SELECTED EXCERPT:
The gap between design and engineering is rarely a physical distance; it is a structural divide. It is the friction that turns a “perfect snapshot” in Figma into a brittle, illogical system in the browser. Bridging this space requires moving beyond static assets and into the shared logic of orchestration.
The gap
The word “handover” implies a finished product is being delivered, but in software, a handover is usually just the delivery of a perfect snapshot.
In my ten years of navigating the gap between the canvas and the codebase, I’ve seen the traditional handover fail for three fundamental reasons:
The Perfect State
A Figma represents a singular, idealised moment in time - no loading states, no network latency, and perfectly curated data lengths. But engineers don’t live in the “perfect moment.” In fact, engineers usually start with the edge cases. The work begins with the errors, the empty states, and the boundary conditions. The “perfect snapshot” is often not even reached until the very end of the implementation cycle, if at all.
This disconnect is where projects begin to rot. When a design is built only for the ideal, the technical constraints of the edge cases start to feel like “hacks.” The layout breaks, the logic becomes strained, and the final product begins to feel illogical because the foundation was built on a static lie rather than a dynamic reality.

INFORMATION SHOWN:
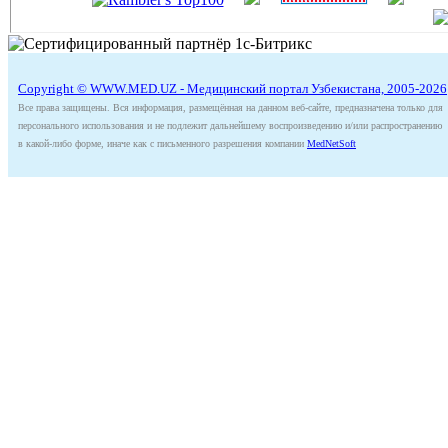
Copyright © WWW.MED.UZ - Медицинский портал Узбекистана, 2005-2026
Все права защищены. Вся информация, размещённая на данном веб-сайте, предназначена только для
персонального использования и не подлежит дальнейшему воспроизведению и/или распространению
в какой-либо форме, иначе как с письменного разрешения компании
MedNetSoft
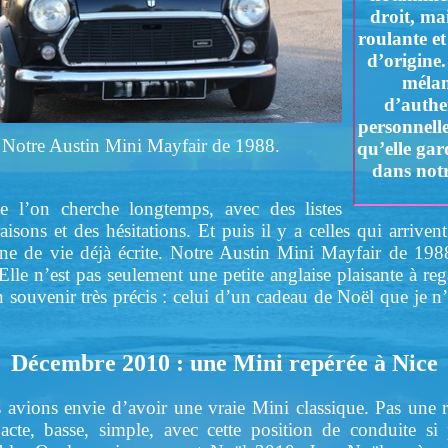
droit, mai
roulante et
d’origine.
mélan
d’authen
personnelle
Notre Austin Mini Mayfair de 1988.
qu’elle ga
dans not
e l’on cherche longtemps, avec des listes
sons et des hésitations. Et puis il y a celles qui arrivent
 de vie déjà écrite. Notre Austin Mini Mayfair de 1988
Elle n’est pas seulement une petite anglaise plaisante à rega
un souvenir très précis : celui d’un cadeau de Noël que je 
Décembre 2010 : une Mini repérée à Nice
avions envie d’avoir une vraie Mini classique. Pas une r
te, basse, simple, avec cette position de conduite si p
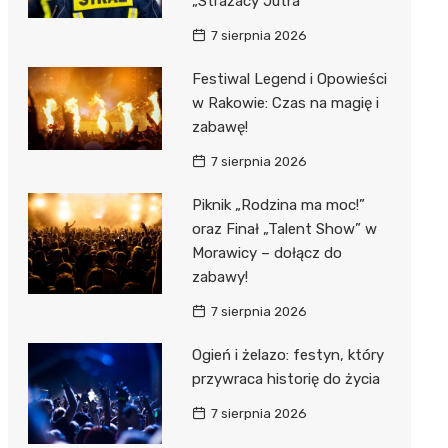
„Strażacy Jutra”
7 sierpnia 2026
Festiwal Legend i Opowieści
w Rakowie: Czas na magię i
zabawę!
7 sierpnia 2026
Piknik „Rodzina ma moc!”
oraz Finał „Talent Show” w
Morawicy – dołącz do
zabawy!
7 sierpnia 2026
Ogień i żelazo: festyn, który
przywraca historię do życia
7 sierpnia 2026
--
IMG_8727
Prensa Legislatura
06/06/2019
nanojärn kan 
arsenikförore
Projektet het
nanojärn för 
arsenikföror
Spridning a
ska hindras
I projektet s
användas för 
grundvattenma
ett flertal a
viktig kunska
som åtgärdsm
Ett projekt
--
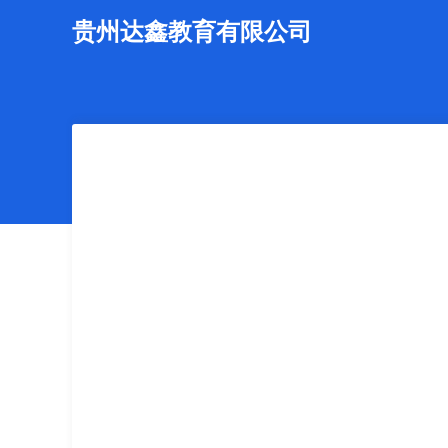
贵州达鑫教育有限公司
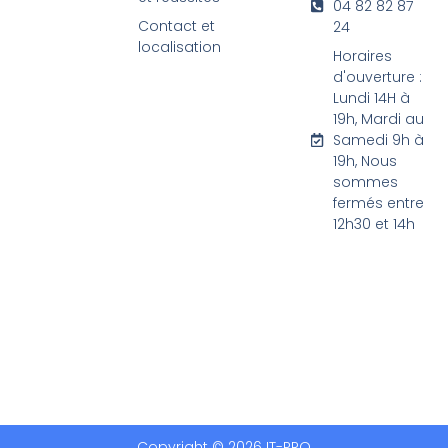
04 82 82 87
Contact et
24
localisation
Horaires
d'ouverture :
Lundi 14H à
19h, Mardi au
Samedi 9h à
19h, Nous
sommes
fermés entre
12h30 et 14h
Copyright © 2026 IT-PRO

WORK INSTRUCTION 1: Rewrite the paragraph beginning "A Figma represents a singular" from the essay on design handover as a short bulleted list that keeps its main facts.
WORK INSTRUCTION 2: Continue the essay on the gap between design and engineering, starting after its final sentence.

EXPECTED OUTPUT 1:
- A Figma design shows one idealized moment, with no loading states, no network latency, and perfectly curated data lengths.
- Engineers don't work in that perfect moment. They usually start with edge cases: errors, empty states, and boundary conditions.
- The perfect snapshot is often reached only at the very end of implementation, if at all.

EXPECTED OUTPUT 2:
The Context Gap
Design is a language of intent, but code is a language of implementation. Engineers often don’t see the “why” behind a 4px margin or a specific typographic scale. Without that design context, they understandably optimise for code efficiency or component reusability over user experience. When the “why” is stripped away, the product loses its soul - the spacing becomes inconsistent, the hierarchy flattens, and the intentionality of the design evaporates.
The Lost Intent
Conversely, the “cost” of a design is often invisible until the first line of code is written. A simple hover effect might be three lines of CSS, but a complex layout shift might require a complete architectural rethink. Because the handover is treated as a one-way street, designers often spend days perfecting interactions that are technically prohibitive, while engineers miss opportunities to suggest simpler, more robust alternatives that achieve the same goal.
This list of failures could continue indefinitely, but the root cause is singular: a legacy of extreme domain isolation. In the early stages of a career, this hyper-focus is a virtue. It is exactly what makes us deep specialists and likely what got us to where we are today.
How do we move from “delivering assets” to “building systems”?
The Orchestrator’s Approach
Instead of a handover, I advocate for Co-authoring.
The “Orchestrator” isn’t just a bridge; they are a Systems Analyst who sits at the intersection of possibility and constraint. Co-authoring means the engineer is involved when the canvas is still blank - not to say “no,” but to define the parameters of the system. And designers need to be involved when the first line of code is written - not to say “yes,” but to ensure that the intent is preserved as the system takes shape.
Fig. 1: Transitioning from domain isolation to the Co-Authoring Zone, where system logic is defined before pixel execution.
- State-First Design: Moving from “How does this look?” to “How does this behave when the API returns a 404, or when the user has 500 items in a list meant for five?”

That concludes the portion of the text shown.